Bottom Shekel / It Won't Help Much

Stanley Fischer, the governor of the Bank of Israel, is worried about a real estate bubble in Israel. In an exceptional move, Fischer invited Banks Supervisor David Zaken to the interest rate meeting a month ago. Zaken presented current data on housing prices and mortgages to the central bank's management.

One committee member unambiguously warned that Israel could fall into a real estate crisis like those that hit the U.S. and Britain four years ago. The senior official warned that housing prices could suddenly drop tens of percent.

Fischer has not hidden his worries about a real estate bubble over the past few months. In fact, he has spoken out on the matter at almost every opportunity. The question is what to do about the problem.

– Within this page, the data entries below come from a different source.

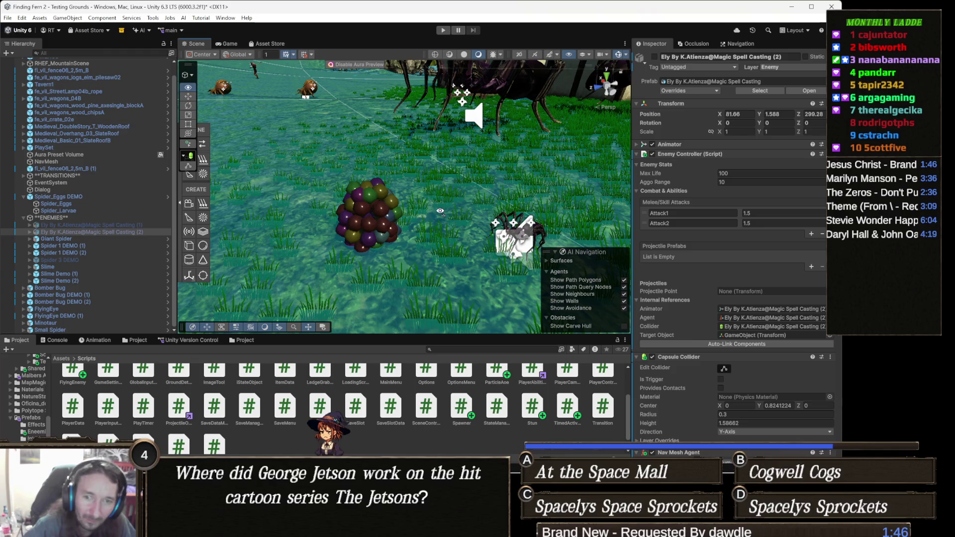
right_click(430, 190)
mouse_move(360, 220)
left_mouse_down()
mouse_move(355, 254)
mouse_move(358, 239)
left_mouse_up()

The limit on variable rate mortgages that Zaken announced yesterday was already in the works a month ago, but it was postponed when Fischer raised April interest rates by 0.5%, to 3%. Fischer had been worried that the public, politicians and the media would have trouble taking both decrees at the same time.

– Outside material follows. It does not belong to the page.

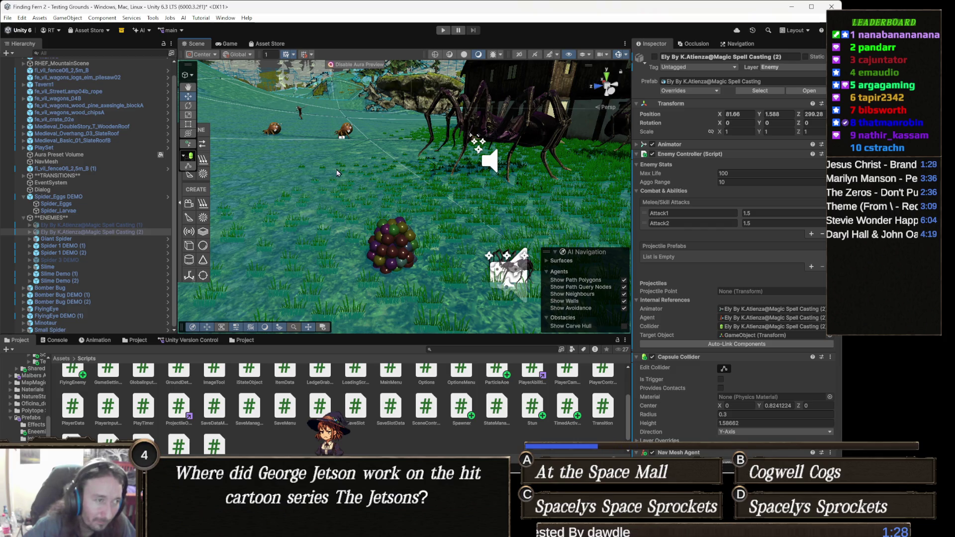
left_click(273, 133)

Everyone involved in making housing policy, including Prime Minister Benjamin Netanyahu, Finance Minister Yuval Steinitz, Housing and Construction Minister Ariel Atias and Fischer, knows the only real solution to skyrocketing housing prices is increasing the housing supply. But even though the price increases of the past two years are driving them crazy, they have done almost nothing to increase supply.

Instead of pressuring Netanyahu and Steinitz to increase the housing supply - and then-Housing Minister Ariel Sharon proved in the 1990s that Israel knows how to do this - Fischer has tried three times in the past year to find a seemingly easier solution through limiting mortgage lending. But even Fischer knows such actions will have only a marginal effect.

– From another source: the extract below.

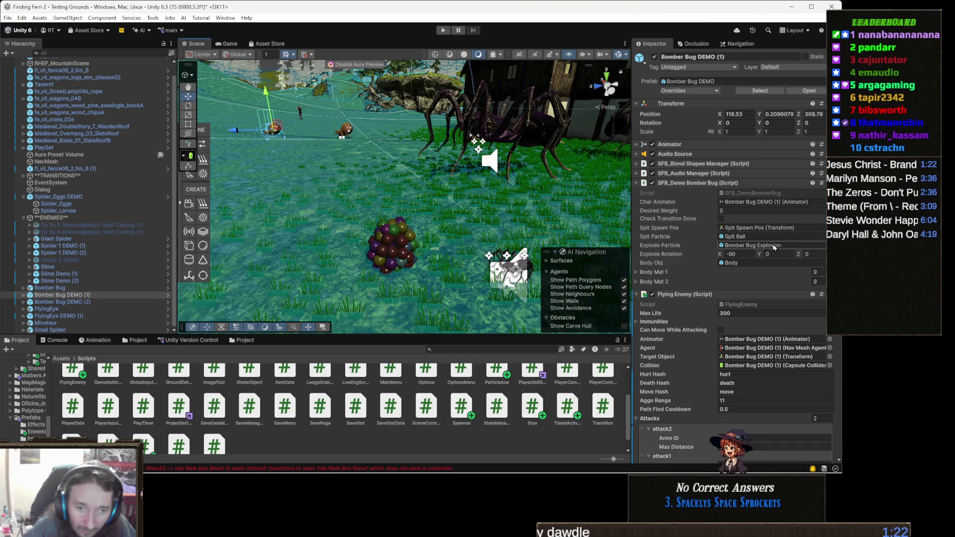
left_click(773, 246)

Stanley Fischer is a devotee of free markets. His believes markets should be allowed to adjust themselves.

But for the past three years he has violated his own basic instincts, intervening in foreign currency markets to weaken the shekel, and in the real estate market to reduce demand.

Yesterday's directive will mostly hurt young couples buying their first homes or middle-class buyers trying to improve their lot. It will not hurt the well-off, who can always find enough credit to buy a second home or a new house.